Example(const char* t, const char* c) :
title(t), contents(1, c) {}
// This one does not.
Example(const char* t, std::initializer_list<const char*> c) :
title(t), contents(c.begin(), c.end()) {}
std::string title;
std::vector<std::string> contents;
};
// This ought to be trivial.
template<class T, class... Args>
std::shared_ptr<T> spnew(Args... args) {
return std::shared_ptr<T>(new T(args...));
}
// And here are the test cases, which don't interfere with one another.

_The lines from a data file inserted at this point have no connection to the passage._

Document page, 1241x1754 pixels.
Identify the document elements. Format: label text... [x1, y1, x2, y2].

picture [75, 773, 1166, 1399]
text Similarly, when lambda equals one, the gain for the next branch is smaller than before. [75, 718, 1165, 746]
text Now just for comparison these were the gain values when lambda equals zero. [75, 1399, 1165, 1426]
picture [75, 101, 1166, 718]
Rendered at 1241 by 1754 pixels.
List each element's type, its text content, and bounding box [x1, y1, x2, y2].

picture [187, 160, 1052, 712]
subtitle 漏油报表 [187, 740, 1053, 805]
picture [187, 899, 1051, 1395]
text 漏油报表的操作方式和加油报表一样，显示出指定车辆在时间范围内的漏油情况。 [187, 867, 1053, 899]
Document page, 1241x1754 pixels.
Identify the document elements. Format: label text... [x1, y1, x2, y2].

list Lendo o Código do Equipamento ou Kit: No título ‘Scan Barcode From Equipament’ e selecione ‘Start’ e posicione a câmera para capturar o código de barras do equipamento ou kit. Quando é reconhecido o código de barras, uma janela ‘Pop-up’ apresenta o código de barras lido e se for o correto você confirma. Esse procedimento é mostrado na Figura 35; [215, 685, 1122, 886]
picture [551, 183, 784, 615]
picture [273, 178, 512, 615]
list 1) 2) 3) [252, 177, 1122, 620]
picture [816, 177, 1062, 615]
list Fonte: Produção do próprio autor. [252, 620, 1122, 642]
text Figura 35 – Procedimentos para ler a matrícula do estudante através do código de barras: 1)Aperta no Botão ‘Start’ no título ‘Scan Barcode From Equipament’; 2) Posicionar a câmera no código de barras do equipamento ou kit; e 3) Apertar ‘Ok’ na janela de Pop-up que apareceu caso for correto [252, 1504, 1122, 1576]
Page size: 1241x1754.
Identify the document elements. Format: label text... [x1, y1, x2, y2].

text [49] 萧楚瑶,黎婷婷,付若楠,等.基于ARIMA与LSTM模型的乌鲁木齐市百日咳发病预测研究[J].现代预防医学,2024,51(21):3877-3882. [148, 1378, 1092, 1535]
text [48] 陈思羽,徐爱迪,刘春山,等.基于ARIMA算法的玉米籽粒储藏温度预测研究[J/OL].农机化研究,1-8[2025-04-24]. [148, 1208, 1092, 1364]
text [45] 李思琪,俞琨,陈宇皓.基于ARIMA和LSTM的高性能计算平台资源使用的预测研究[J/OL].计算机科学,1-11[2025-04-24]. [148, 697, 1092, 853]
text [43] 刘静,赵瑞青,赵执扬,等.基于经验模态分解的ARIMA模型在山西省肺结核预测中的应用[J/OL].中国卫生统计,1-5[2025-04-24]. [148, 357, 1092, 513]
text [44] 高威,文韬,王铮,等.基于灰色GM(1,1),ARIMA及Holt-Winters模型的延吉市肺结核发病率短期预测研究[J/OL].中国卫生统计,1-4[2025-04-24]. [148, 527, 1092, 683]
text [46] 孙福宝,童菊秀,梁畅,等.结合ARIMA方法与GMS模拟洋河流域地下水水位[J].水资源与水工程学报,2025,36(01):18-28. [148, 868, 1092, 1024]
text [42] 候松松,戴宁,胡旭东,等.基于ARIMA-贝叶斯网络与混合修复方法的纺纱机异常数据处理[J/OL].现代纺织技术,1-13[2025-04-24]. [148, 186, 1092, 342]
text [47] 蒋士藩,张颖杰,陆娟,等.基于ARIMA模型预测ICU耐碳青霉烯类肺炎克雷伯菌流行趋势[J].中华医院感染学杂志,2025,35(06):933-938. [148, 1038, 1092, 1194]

int main(int argc, char** argv) {
auto succeeds = spnew<Example>("foo", "bar");
auto fails = spnew<Example>("foo", {"bar"});
}
Is this just an oversight on my part, or a bug?
You could do this -
#include <memory>
#include <string>
#include <iostream>
#include <vector>
struct Example {
template<class... Args>
Example(const char* t, Args... tail) : title(t)
{
Build(tail...);
}
template<class T, class... Args>
void Build(T head, Args... tail)
{
contents.push_back(std::string(head));
Build(tail...);
}
template<class T>
void Build(T head)
{
contents.push_back(std::string(head));
}
void Build() {}
std::string title;
std::vector<std::string> contents;
};
template<class T, class... Args>
std::shared_ptr<T> spnew(Args... args) {
return std::shared_ptr<T>(new T(args...));
}
int main(int argc, char** argv) {
auto succeeds = spnew<Example>("foo", "bar");
auto fails = spnew<Example>("foo", "bar", "poo", "doo");
std::cout << "succeeds->contents contains..." << std::endl;
for ( auto s : succeeds->contents ) std::cout << s << std::endl;
std::cout << std::endl << "fails->contents contains..." << std::endl;
for ( auto s : fails->contents ) std::cout << s << std::endl;
}
This, despite the generic templates is type safe as the compiler will complain about
the contents.push_back if the passed type is not convertible to a const char *.
As described above, your code was working fine with gcc 4.6 however the warning you get is explained here
why-doesnt-my-template-accept-an-initializer-list, and is possibly not standards
compliant, although the c++0x standard is yet to be published so this could change.
With gcc-4.7 (probably would work on gcc-4.6 too, just branched) with warnings:
foo.cpp: In function ‘int main(int, char**)’:
foo.cpp:29:47: warning: deducing ‘Args ...’ as ‘std::initializer_list<const
char*>’ [enabled by default]
foo.cpp:22:20: warning: in call to ‘std::shared_ptr<_Tp1> spnew(Args ...)
[with T = Example, Args = {const char*, std::initializer_list<const
char*>}]’ [enabled by default]
foo.cpp:29:47: warning: (you can disable this with -fno-deduce-init-list)
[enabled by default]
I'm not sure why anyone would want to beef about init-list deduction though.
There is a related thread:
Why doesn't my template accept an initializer list
Basically, a bare init-list doesn't have a type.